Lucy’s flower

My mother spent a lot of time outdoors in the last years of her life, which ended in 1985.  She tilled the backyard into an organic vegetable garden.  She cultivated the south side of the house with tomatoes.  She coaxed roses to bloom even in the unbearable St. Louis heat and pruned the lilac bush into a lovely shape.  But as far as I know, she never owned a gardenia bush.

She loved gardenias.  When I was in sixth or seventh grade, my brother Mark and I pooled our allowances to buy Mom a gardenia for Mother’s Day from the florist by our church.  A single gardenia with three vibrant leaves and a florist’s pin cost $8.00.  We walked all the way home on Saturday with Mark gently cradling the florist’s box in his arms.  She cried when she opened the lid.  She wore the flower to Mass, pinned on the lapel of her jacket.

I tried to keep a gardenia alive on my porch in Kansas City.  It lasted just a few weeks, during a time when my life itself had begun to disintegrate.  In the intervening seven years, I’ve held that pathetic plant in my heart.  I yearned for the sight of blooms that never emerged from its withered stems, for the heady scent of those absent flowers.  I lamented the thought that my mother would  have been so pleased with the potential of its beauty.

This spring, I decided to risk acquiring a gardenia from a nursery in Lodi.  With a Japanese maple, I brought the tall gardenia bush to the tiny deck of my tiny house here in the Delta.  I repotted the thing  in a large clay pot sold to me by the manager of the nursery, using the soil which I’d be directed to buy enriched with the kind of additive that I had been directed to include with my purchase.  I spent a total of $225.00 that day, for the two plants, the dirt, the pots, and the plant food.  I closed my eyes and handed over my credit card, hoping that I would not regret my extravagance.  

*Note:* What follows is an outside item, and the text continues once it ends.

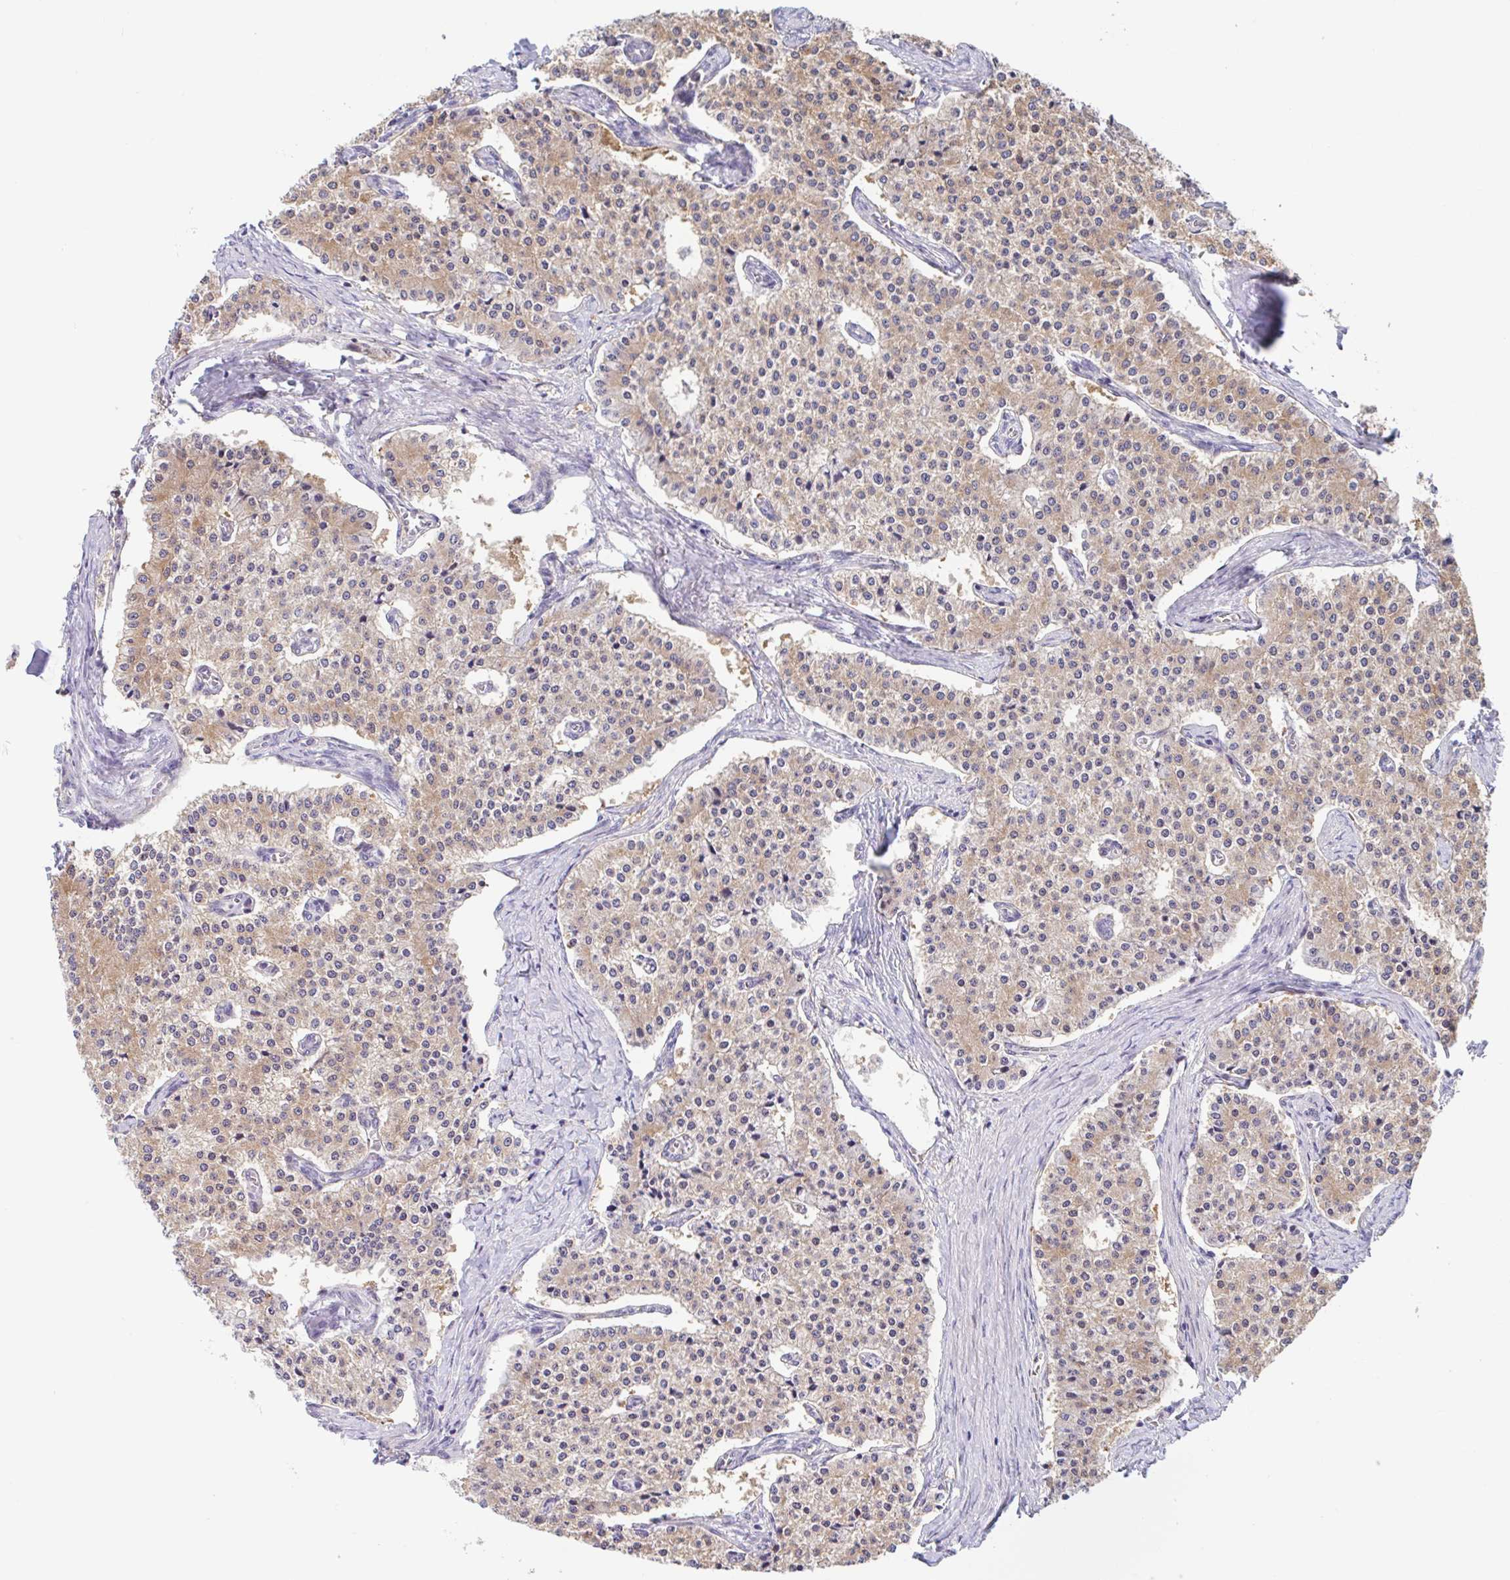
{"staining": {"intensity": "moderate", "quantity": ">75%", "location": "cytoplasmic/membranous"}, "tissue": "carcinoid", "cell_type": "Tumor cells", "image_type": "cancer", "snomed": [{"axis": "morphology", "description": "Carcinoid, malignant, NOS"}, {"axis": "topography", "description": "Colon"}], "caption": "Carcinoid stained for a protein (brown) exhibits moderate cytoplasmic/membranous positive positivity in approximately >75% of tumor cells.", "gene": "TMEM86A", "patient": {"sex": "female", "age": 52}}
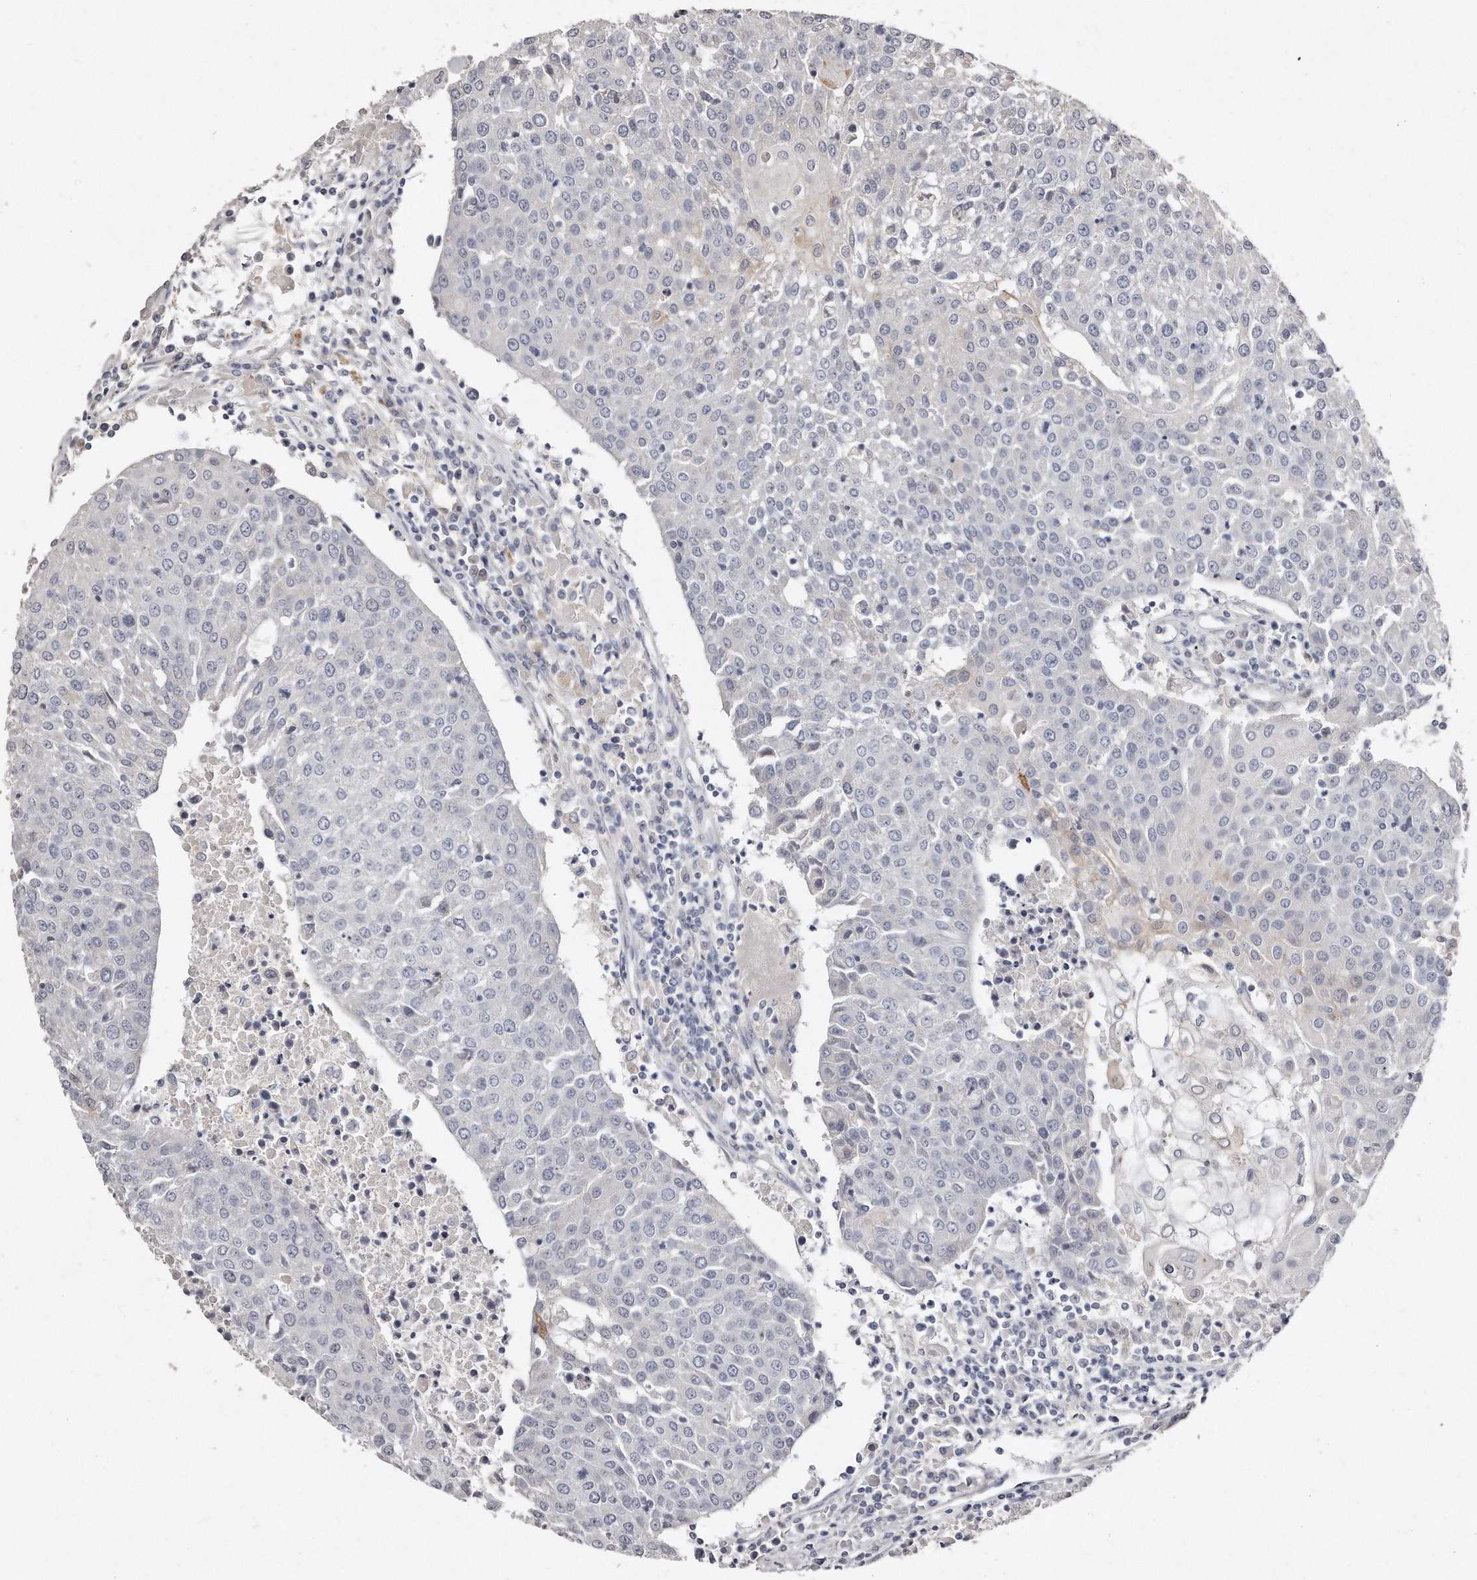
{"staining": {"intensity": "negative", "quantity": "none", "location": "none"}, "tissue": "urothelial cancer", "cell_type": "Tumor cells", "image_type": "cancer", "snomed": [{"axis": "morphology", "description": "Urothelial carcinoma, High grade"}, {"axis": "topography", "description": "Urinary bladder"}], "caption": "The histopathology image shows no significant positivity in tumor cells of urothelial carcinoma (high-grade). Nuclei are stained in blue.", "gene": "LMOD1", "patient": {"sex": "female", "age": 85}}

Within a week, the Japanese maple unfurled its tender leaves.  The gardenia, on the other hand, went from lush to limp and eventually, all of its buds turned brown and dropped to the ground, unceremoniously followed by its yellowing leaves.

The nursery  staff advanced conflicting theories.  One person said too much light and not enough water.  Another guessed too much water and not enough light.  A third recommended neem oil.  I took to the internet and learned that gardenias can suffer from mineral deficiency.  The Google goddesses recommended Epsom salt.  A neighbor cautioned that our treated water might be too harsh for the gardenia.  I bought ten gallons of bottled water at a buck each and spiked the lot with two tablespoons of Epsom salt.  Thus began my quest to save Lucy’s flower.

My neighbor Barb came over and moved the plant to a sunnier spot, a place from which it would get morning light but dappled shade in the heat of the afternoon.  I forged ahead with the mineral drinks, and began watering with the park’s irrigation system as well, river water run-off with its natural organic material.

Slowly the bush came to life.  Buds emerged.  New growth pushed healthy leaves from its lengthening branches.  One day I came home from work to see five blooms opened on the lower third.  Eventually the entire plant bore the delicate, fragrant flowers.  Now I walk past it every morning and again each evening.  On weekends, I sit on my porch and smile at the sight of its burgeoning life.  I do not know how to keep this radiant flora healthy over the rainy months.  But I will learn.  My mother told me once that I should never despair of finding my way, because where there is life, there is room for improvement.  A wise woman, my mother; with excellent taste in flowers.

It’s the third day of the ninety-first month of My Year Without Complaining.  Life continues.